The New York Giants have enjoyed plenty of playoff success on the road, but their good fortunes will be tested in tomorrow’s NFC Championship Game against a San Francisco 49ers team that has lost just once at home all season.
There are many ways to get to the Super Bowl and the Giants are once again taking a long and winding road, but it is a path they are familiar with having followed a similar route to the NFL title game four years ago.
That year, the Giants won an NFL record 11 straight road games and became just the third team to post three consecutive road playoff victories capped by a Super Bowl upset of the unbeaten New England Patriots.
Photo: Reuters
The Giants launched this post-season at home with a win over the Atlanta Falcons, then headed to frosty Lambeau Field last weekend and eliminated defending Super Bowl champions the Green Bay Packers to set up tomorrow’s showdown with the hard-hitting 49ers.
As comfortable as the Giants are on the road, Candlestick Park has been a fortress for the 49ers, whose only loss this season was a 27-24 overtime defeat to Dallas in September. Among the 49ers eight home victories, including playoffs, was a 27-20 victory over the Giants in November.
“They [Giants] are a healthier team than when we played them. This is a Super Bowl contending team,” San Francisco coach Jim Harbaugh told reporters. “That’s who they are. They are a class team, a cruel team. They don’t give you things.”
Photo: EPA
“You prepare the best you can to strive to be better and go out and give it everything you have and see if that is good enough,” he added.
A Giants win would give Eli Manning five career road playoff victories, the most of any NFL quarterback, and put Tom Coughlin into a tie for the most by a coach with seven. However, the real prize is a spot in the Feb. 5 title game against the winner of the AFC showdown between the Patriots and Baltimore Ravens.
“I don’t think it has anything to do with being comfortable on the road,” Giants safety Antrel Rolle said. “It has to do with mindset, how we approach, how we attack the game ... It has everything to do with our approach that day.”
While Manning and company impressed against a Packers defense that allowed an NFL-worst average of 411.6 yards per game in the regular season, the stakes and the challenge rise against a ferocious Niners defense that is among the league’s very best.
The 49ers surrendered an average of 14.3 points a game during the regular season with only the Pittsburgh Steelers allowing less (14.2), but it is the punishing way that San Francisco plays defense that has brought attention and praise.

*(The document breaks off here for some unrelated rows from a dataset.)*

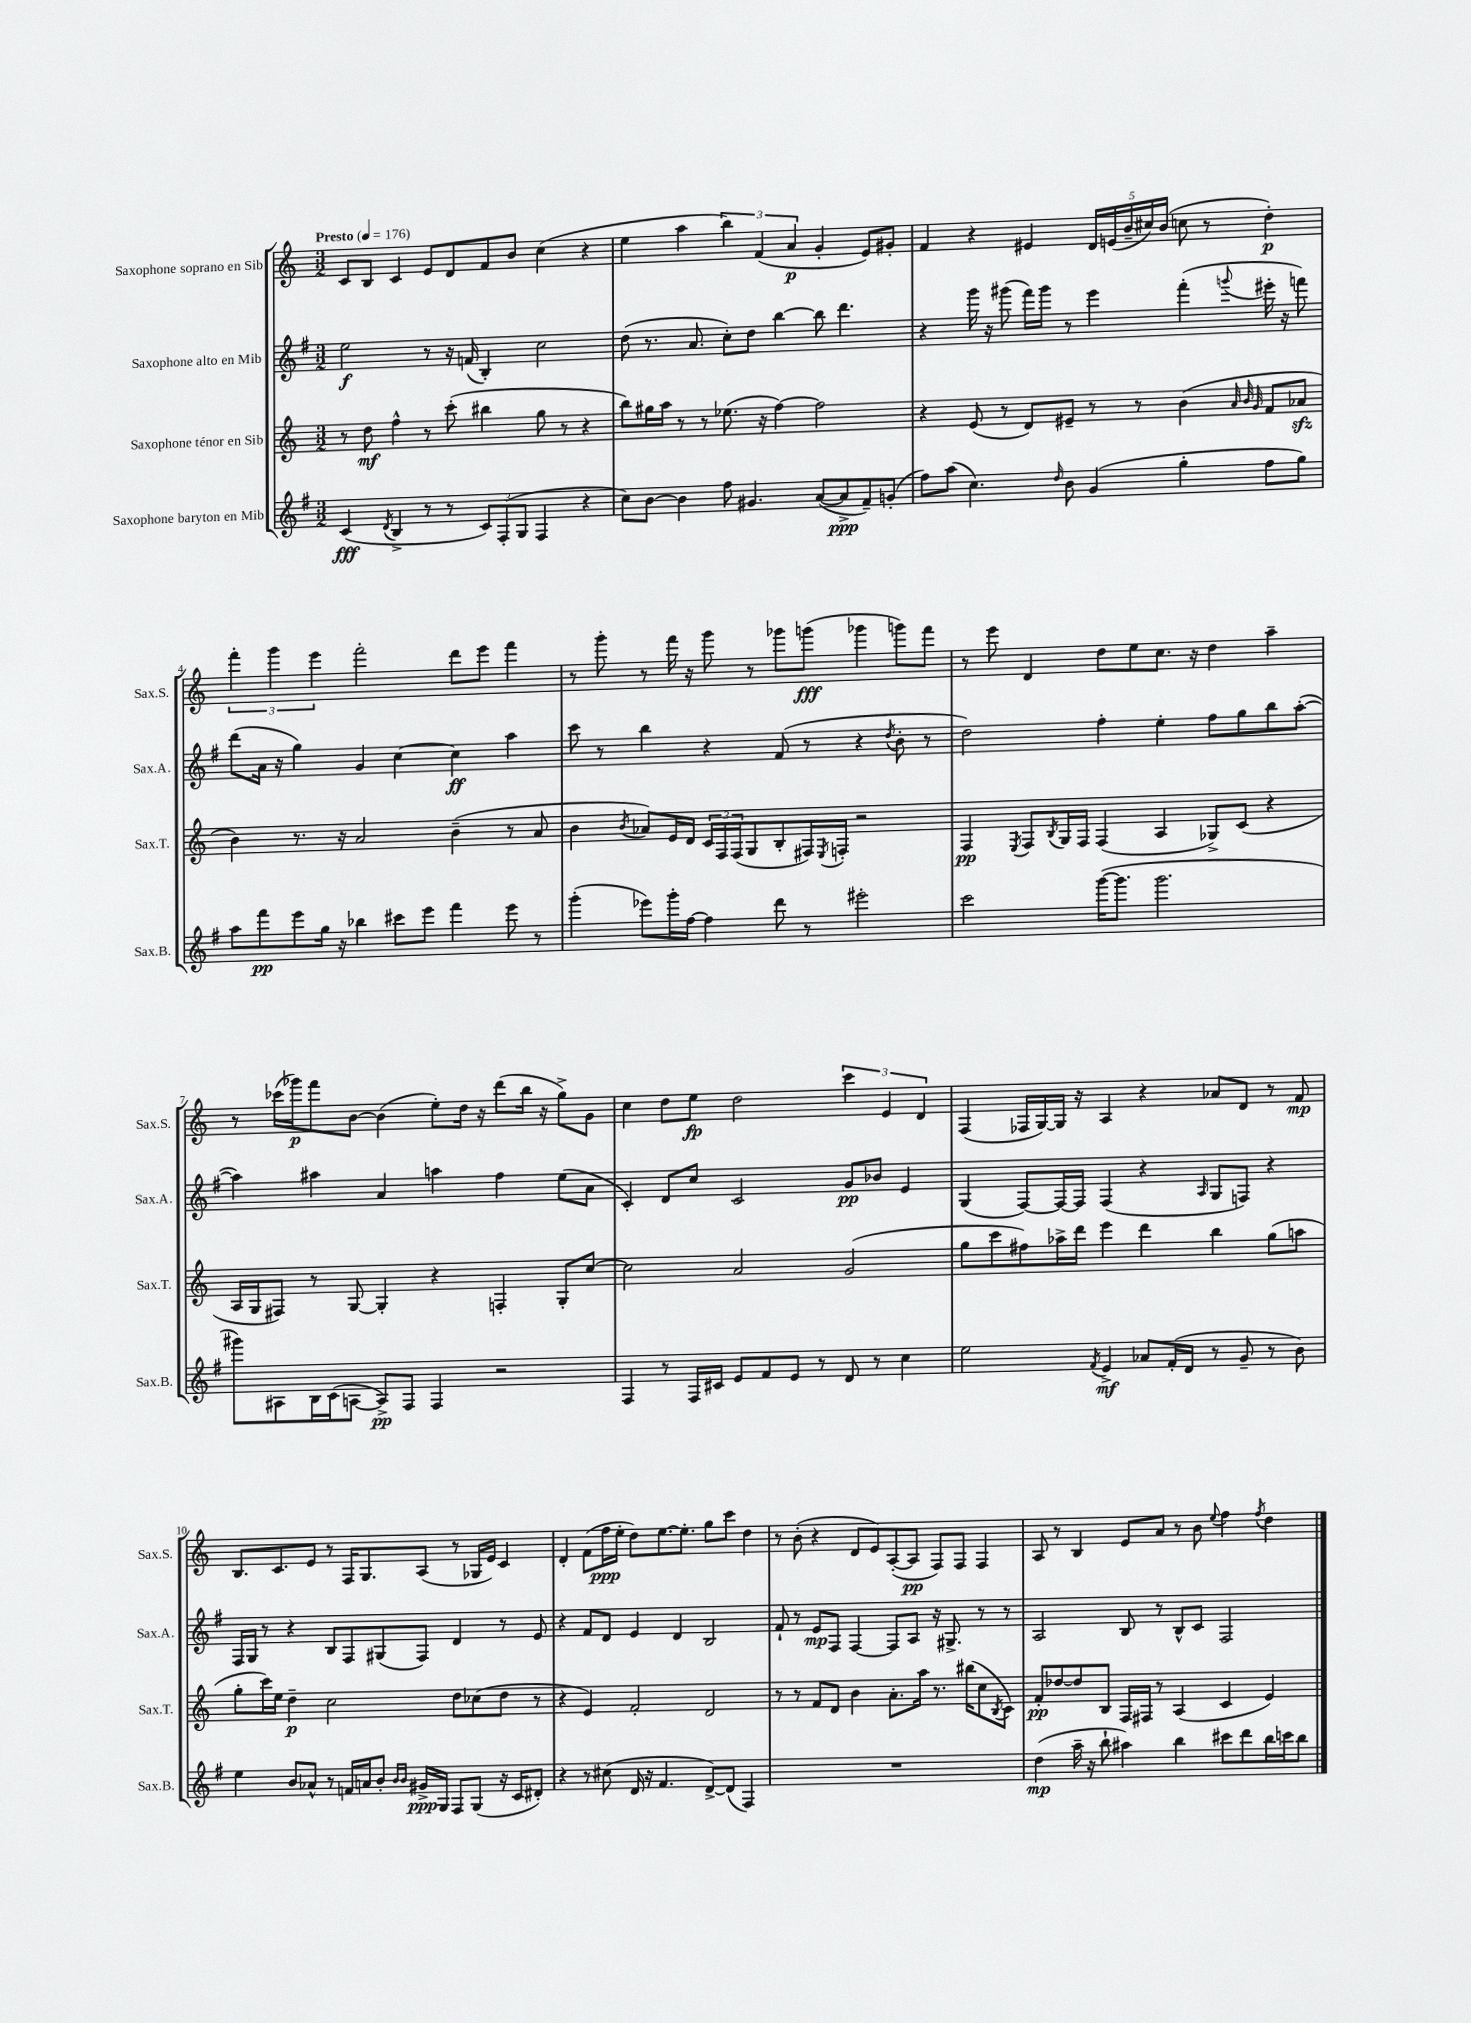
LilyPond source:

<<
\new StaffGroup <<
\new Staff = "s0" \with { instrumentName = "Saxophone soprano en Sib" shortInstrumentName = "Sax.S." } {
    \clef treble \key c \major \numericTimeSignature \time 3/2 \tempo "Presto" 4 = 176
    c'8 b8 c'4 e'8 d'8 f'8 b'8 c''4( r4 |
    e''4 a''4 \tuplet 3/2 { b''4) f'4( a'4\p } g'4-. e'8) gis'8-. |
    f'4 r4 eis'4 \tuplet 5/4 { d'16 e'16( b'16-- cis''16) b'16( } c''8 r8 d''4-.\p) |
    \tuplet 3/2 { f'''4-. g'''4 e'''4 } f'''2-. d'''8 e'''8 f'''4 |
    r8 g'''8-. r8 f'''16 r16 g'''8 r8 ges'''8 g'''8\fff( ges'''4 g'''8) f'''8 |
    r8 e'''8 d'4 d''8 e''8 c''8. r16 d''4 a''4-- |
    r8 ces'''16( ges'''16\p) f'''8 b'8~ b'4( e''8-.) d''16 r16 d'''8( b''16 r16 g''8->) g'8 |
    c''4 d''8 e''8\fp d''2 \tuplet 3/2 { c'''4 e'4 d'4 } |
    f4( fes16 g16~) g16 r16 a4 r4 aes'8 d'8 r8 f'8\mp |
    b8. c'8. e'8 r8 f16 g8. a8( r8 ges16 e'16) c'4 |
    d'4-. f'8( f''16\ppp e''16-. d''8) e''8.~ e''8.-. g''8 c'''8 d''4 |
    r8 b'8-.( r4 d'8 e'8) a8~-.( a8\pp f8) f8 f4 |
    a8 r8 b4 e'8 a'8 r8 b'8 \appoggiatura { e''8 } f''4 \acciaccatura { f''8 } d''4 \bar "|." |
}
\new Staff = "s1" \with { instrumentName = "Saxophone alto en Mib" shortInstrumentName = "Sax.A." } {
    \clef treble \key g \major \numericTimeSignature \time 3/2
    e''2\f r8 r16 f'16( b4-.) c''2 |
    d''8( r8. a'8. c''8-.) d''8 b''4~ b''8 d'''4. |
    r4 g'''16 r16 gis'''8( fis'''16) gis'''16 r8 e'''4 fis'''4-.( \appoggiatura { g'''8 } eis'''16-. r16 f'''8) |
    d'''8( a'16 r16 g''4) g'4 c''4~ c''4\ff a''4 |
    c'''8 r8 b''4 r4 fis'8( r8 r4 \acciaccatura { d''8 } b'8-. r8 |
    d''2) fis''4-. e''4-. fis''8 g''8 b''8 a''8~-.( |
    a''4) ais''4 a'4 a''4 fis''4 e''8( a'8 |
    c'4-.) d'8 c''8 c'2 g'8\pp bes'8 e'4 |
    g4( fis8~) fis16~ fis16 fis4( r4 \grace { a16 } g8 f8) r4 |
    fis16 g16 r8 r4 b8 fis8 gis8( fis8) d'4 r8 e'8 |
    r4 fis'8 d'8 e'4 d'4 b2 |
    fis'8-! r8 e'8\mp fis8 fis4~ fis8 a8 r16 gis8.-> r8 r8 |
    a2 b8 r8 b8-^ c'8 fis2 \bar "|." |
}
\new Staff = "s2" \with { instrumentName = "Saxophone ténor en Sib" shortInstrumentName = "Sax.T." } {
    \clef treble \key c \major \numericTimeSignature \time 3/2
    r8 d''8\mf f''4-^ r8 c'''8-.( bis''4 g''8 r8 r4 |
    b''8) gis''16 a''16 r8 r8 ees''8.( r16 f''4~) f''2 |
    r4 e'8( r8 d'8) eis'8-- r8 r8 b'4( \grace { a'32 b'32 g'32 } f'8 aes'8\sfz |
    b'4) r8. r16 a'2 b'4--( r8 a'8 |
    b'4 \acciaccatura { b'8 } aes'8) e'16 d'16 \tuplet 3/2 { c'16 f16 f16( } g8 b8-. fis16) \acciaccatura { e8 } f16-. r2 |
    f4\pp \acciaccatura { e8 } f8 \acciaccatura { b8 } g16 f16 f4( a4 ges8->) c'8( r4 |
    a16 g16 fis8) r8 g8~ g4-. r4 f4-. g8-. c''8~ |
    c''2 a'2 g'2( |
    g''8 c'''8 fis''8) aes''16-> d'''16 e'''4 d'''4 b''4 g''8( a''8 |
    g''8-. c'''16) e''16 d''4--\p c''2 d''8 ces''8( d''8 r8 |
    r4 e'4) f'2-. d'2 |
    r8 r8 f'8 d'8 b'4 a'8.-. a''16 r8. bis''16( c''8 \acciaccatura { b8 } c'8) |
    f'8-.\pp des''8~ des''8 b8 f16 fis16 r8 a4( c'4 e'4) \bar "|." |
}
\new Staff = "s3" \with { instrumentName = "Saxophone baryton en Mib" shortInstrumentName = "Sax.B." } {
    \clef treble \key g \major \numericTimeSignature \time 3/2
    c'4\fff( \acciaccatura { d'8 } b4-> r8 r8 \tuplet 3/2 { c'8) fis8-.( g8 } fis4 r4 |
    c''8) b'8~ b'4 fis''8 gis'4. a'8~( a'8->\ppp fis'8--) g'8-.( |
    fis''8) a''8( c''4.) \grace { d''16 } b'8 g'4( g''4-. fis''8 g''8) |
    a''8 fis'''8\pp e'''8 g''16 r16 bes''4 cis'''8 e'''8 fis'''4 e'''8 r8 |
    g'''4-.( ees'''8) g'''16-. fis''16~ fis''4 d'''8 r8 eis'''2-. |
    c'''2 g'''16~( g'''8. g'''2. |
    gis'''8) ais8 b16 c'16( a8~ a8->\pp) fis8 fis4 r2 |
    fis4 r8 fis16 cis'16 e'8 fis'8 e'8 r8 d'8 r8 c''4 |
    e''2 \acciaccatura { fis'8 } e'4->\mf aes'8 fis'16-.( d'16 r8 g'8-- r8 b'8) |
    e''4 b'8 aes'8-^ r8 f'16 a'16 b'8-. \grace { b'16 b'16 } gis'16->\ppp g16 fis8 g8( r16 c'16 dis'8-.) |
    r4 r8 cis''8( d'16 r16 fis'4. d'8~->) d'8( fis4) |
    R1. |
    d''4\mp( a''16-- r16 b''8-! ais''4) b''4 cis'''8 d'''8 b''16 c'''16 b''8 \bar "|." |
}
>>
>>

With rules tilted toward offense, the 49ers give-no-quarter style of defense is seen as throwback to a time when smash-mouth football was in vogue and receivers and quarterbacks were fair game.
San Francisco quarterback Alex Smith displayed some unexpected offensive flair in the 49ers’ divisional playoff win over the New Orleans Saints, but his team’s success has been constructed around preventing touchdowns more than scoring them.
After seeing off the Saints, the Niners have turned their sights on Manning and a Giants offense that is hitting its stride with both the passing and running game.
The Giants will attack the San Francisco defense with a quick strike attack built around Manning and flashy receivers Hakeem Nicks and Victor Cruz.